╔══

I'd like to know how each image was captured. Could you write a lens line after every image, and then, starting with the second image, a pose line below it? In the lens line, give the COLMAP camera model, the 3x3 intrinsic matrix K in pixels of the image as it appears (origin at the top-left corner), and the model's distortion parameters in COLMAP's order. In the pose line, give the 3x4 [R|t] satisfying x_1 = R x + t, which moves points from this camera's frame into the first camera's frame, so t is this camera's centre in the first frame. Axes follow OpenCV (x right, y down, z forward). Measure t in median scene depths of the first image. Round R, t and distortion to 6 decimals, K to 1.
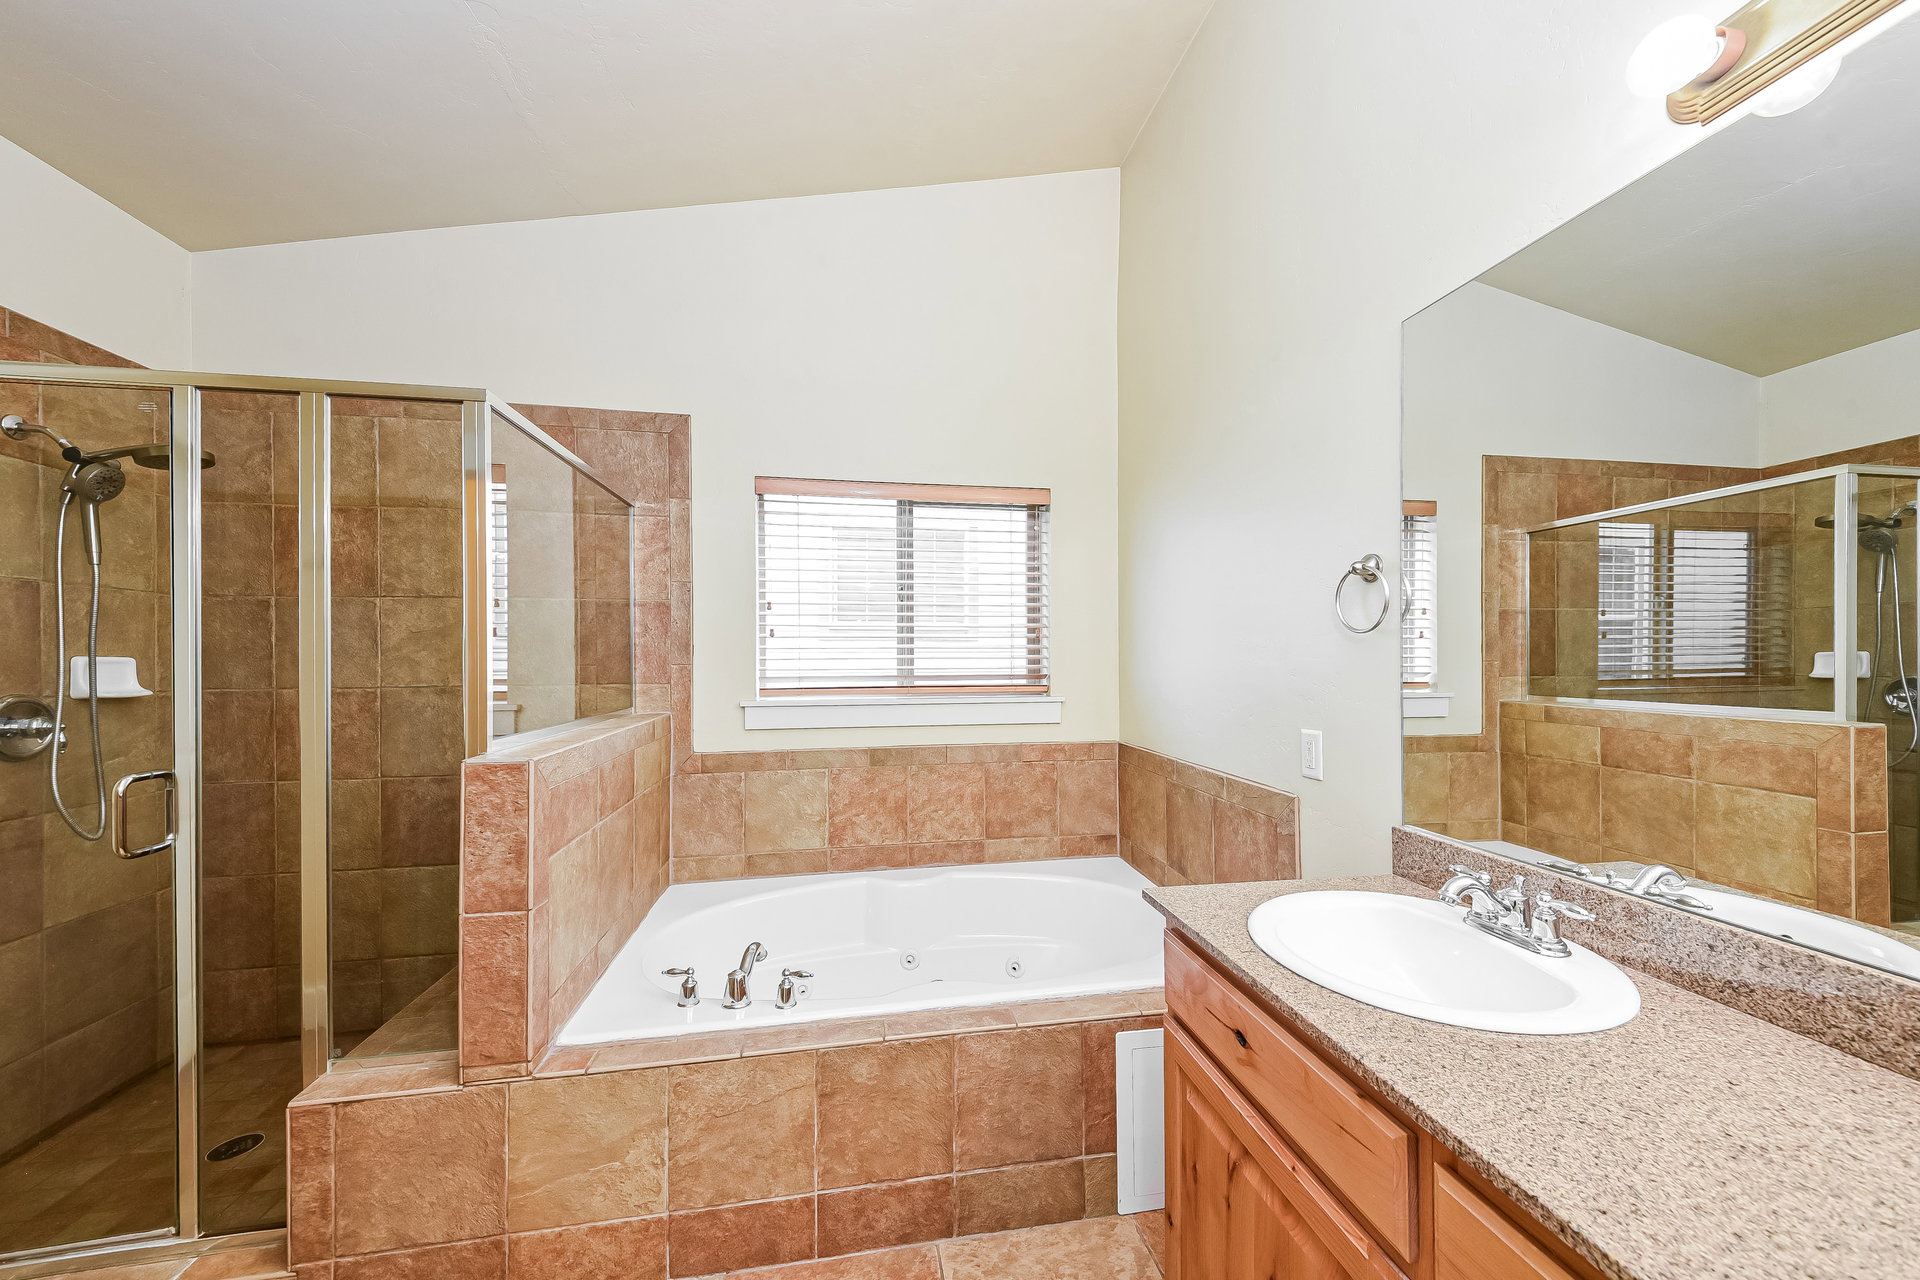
lens RADIAL K [[707.1, 0, 960.0], [0, 707.1, 640.0], [0, 0, 1]] dist [0.011410, -0.000036]
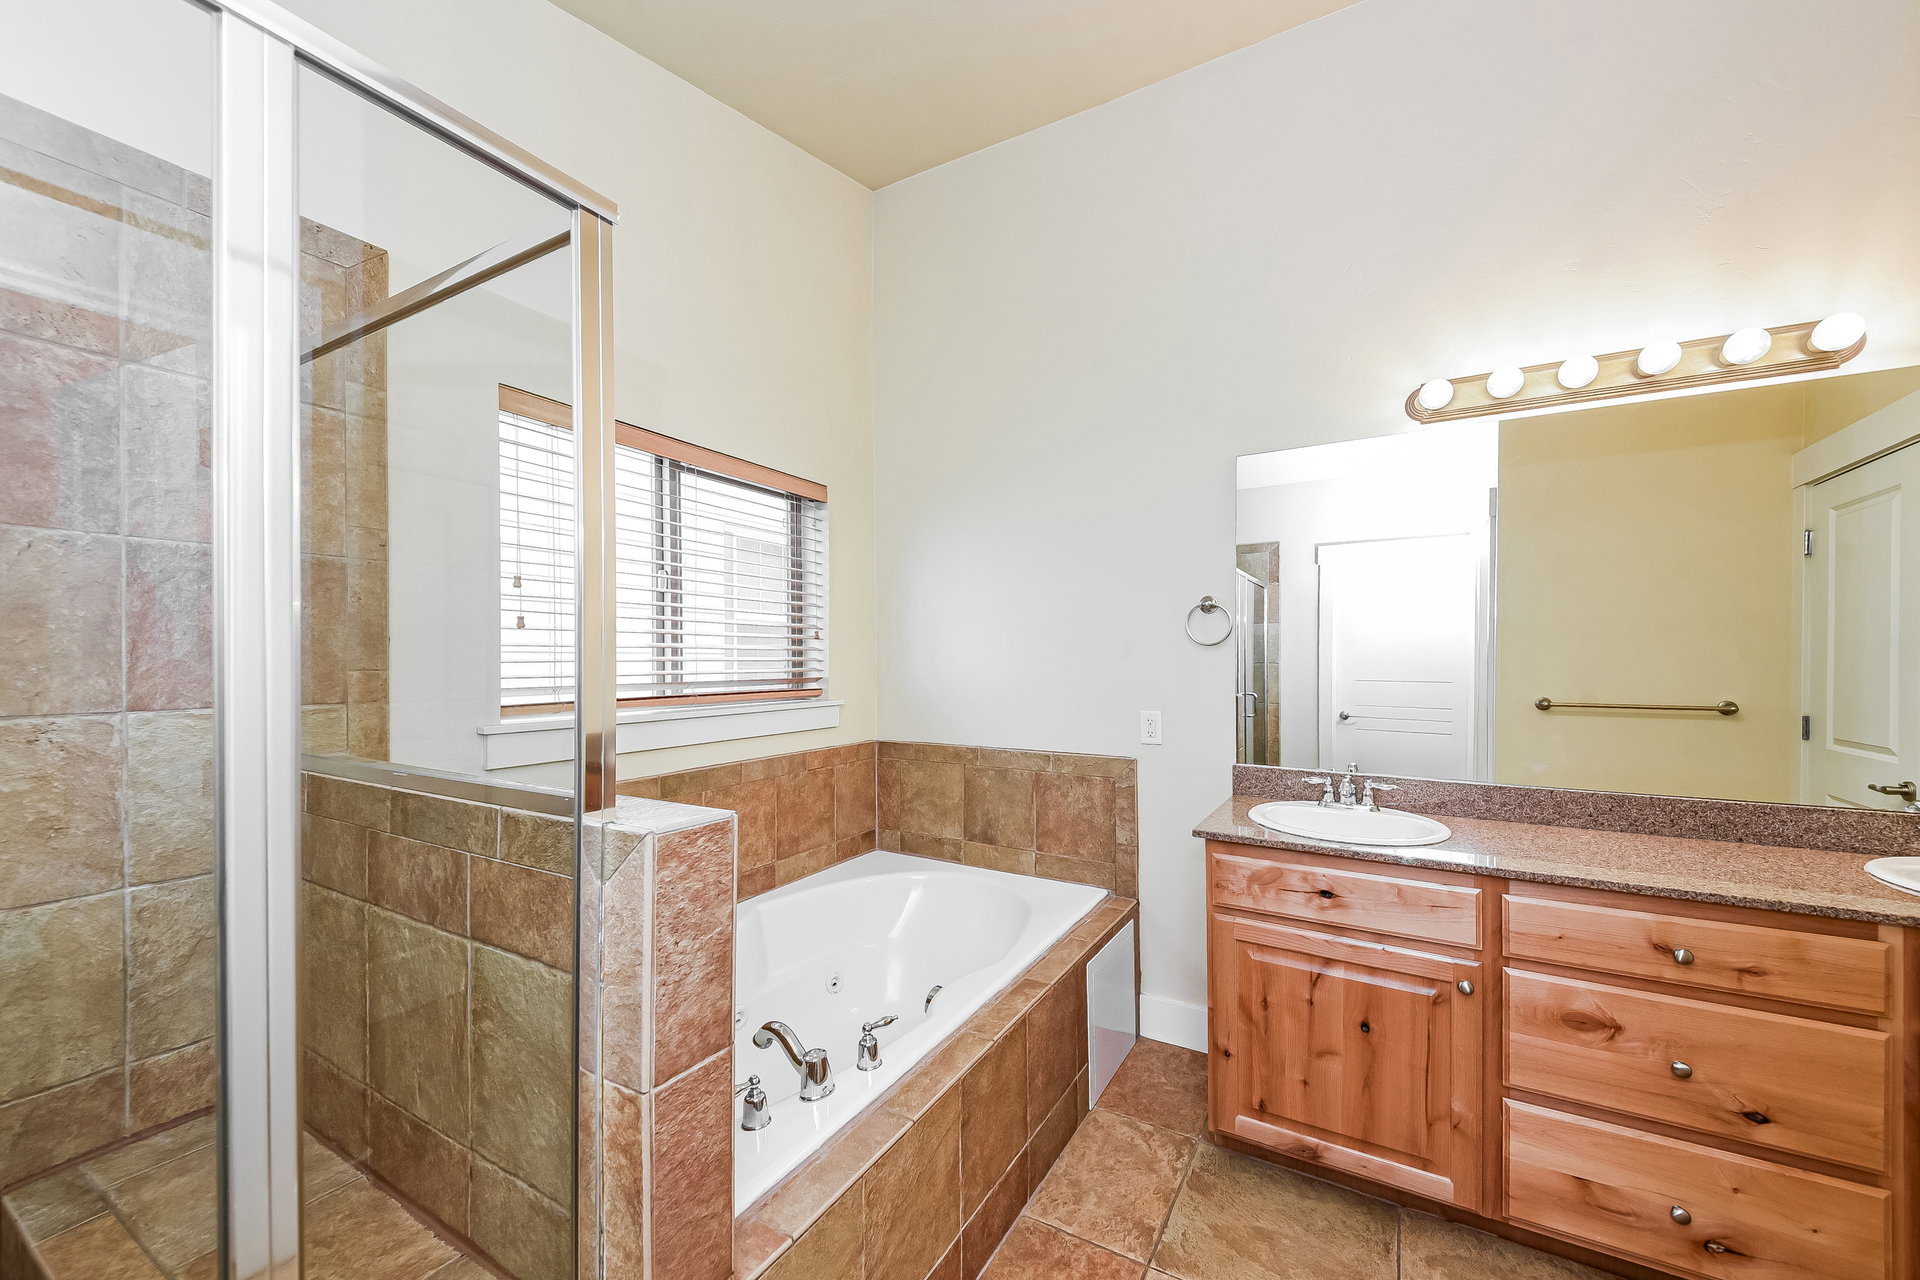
lens RADIAL K [[738.9, 0, 963.9], [0, 738.9, 663.9], [0, 0, 1]] dist [0.029637, -0.000168]
pose [[0.635430, -0.007315, 0.772124, -0.539930], [-0.012638, 0.999723, 0.019873, 0.008470], [-0.772055, -0.022386, 0.635162, 0.220696]]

╚══

Give the lines above as a numbered list, skipping any blank lines and leaving out the pictures.

1. I'd like to know how each image was captured. Could you write a lens line after every image, and then, starting with the second image, a pose line below it? In the lens line, give the COLMAP camera model, the 3x3 intrinsic matrix K in pixels of the image as it appears (origin at the top-left corner), and the model's distortion parameters in COLMAP's order. In the pose line, give the 3x4 [R|t] satisfying x_1 = R x + t, which moves points from this camera's frame into the first camera's frame, so t is this camera's centre in the first frame. Axes follow OpenCV (x right, y down, z forward). Measure t in median scene depths of the first image. Round R, t and distortion to 6 decimals, K to 1.
2. lens RADIAL K [[707.1, 0, 960.0], [0, 707.1, 640.0], [0, 0, 1]] dist [0.011410, -0.000036]
3. lens RADIAL K [[738.9, 0, 963.9], [0, 738.9, 663.9], [0, 0, 1]] dist [0.029637, -0.000168]
4. pose [[0.635430, -0.007315, 0.772124, -0.539930], [-0.012638, 0.999723, 0.019873, 0.008470], [-0.772055, -0.022386, 0.635162, 0.220696]]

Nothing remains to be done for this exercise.